It is also possible that both integrated and unitary representations are present in a region simultaneously. Significant classification in stage 1 but not in stages 2 and 3 is indicative of integrated stimulus-action representations only. Thus, to attribute decoding signals specifically to integrated representations, we consider the conjunction between two statistical maps obtained from per voxel paired t tests between (1) accuracy scores in stage 1 versus stage 2 and (2) accuracy scores in stage 1 versus stage 3. The only explanation for a signal that survives this stringent criterion is that it is generated by an integrated stimulus-action representation, since the first paired t test rules out stimulus-only decoding and the second rules out action-only decoding.
Significance testing
For the searchlight analyses, the percentage of correctly identified samples, averaged across folds in the cross-validation, was used as the classification score in each searchlight and this score was assigned to the voxel at the center of the searchlight sphere. This defined a classification accuracy map for each subject, which was then smoothed with an 8 mm FWHM kernel. A second-level analysis was implemented by performing voxelwise t tests comparing the distribution of accuracies across participants against 50%, which is the expected performance of an algorithm randomly labeling samples. Since multivariate classification is susceptible to optimistic classification biases, we performed permutation tests to validate our decoding procedure (McNamee et al., 2013).
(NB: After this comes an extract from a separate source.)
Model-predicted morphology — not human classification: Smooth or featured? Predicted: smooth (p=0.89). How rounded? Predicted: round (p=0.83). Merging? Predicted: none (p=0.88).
All results were significant at familywise error rate (FWE)-adjusted p < 0.05 corrected for multiple comparisons by controlling the FWE with a 10 voxel extent threshold. We had strong prior hypotheses regarding action and outcome representations in posterolateral and anteromedial striatum, and in ventromedial and dorsolateral prefrontal cortex. Thus, in these areas, corrections were performed within small volumes defined a priori based on relevant functional imaging studies (see Table 2). Small volume corrections are denoted throughout by SVFWE and whole-brain corrections by FWE. For display purposes, we present overlays thresholded at p < 0.005 uncorrected.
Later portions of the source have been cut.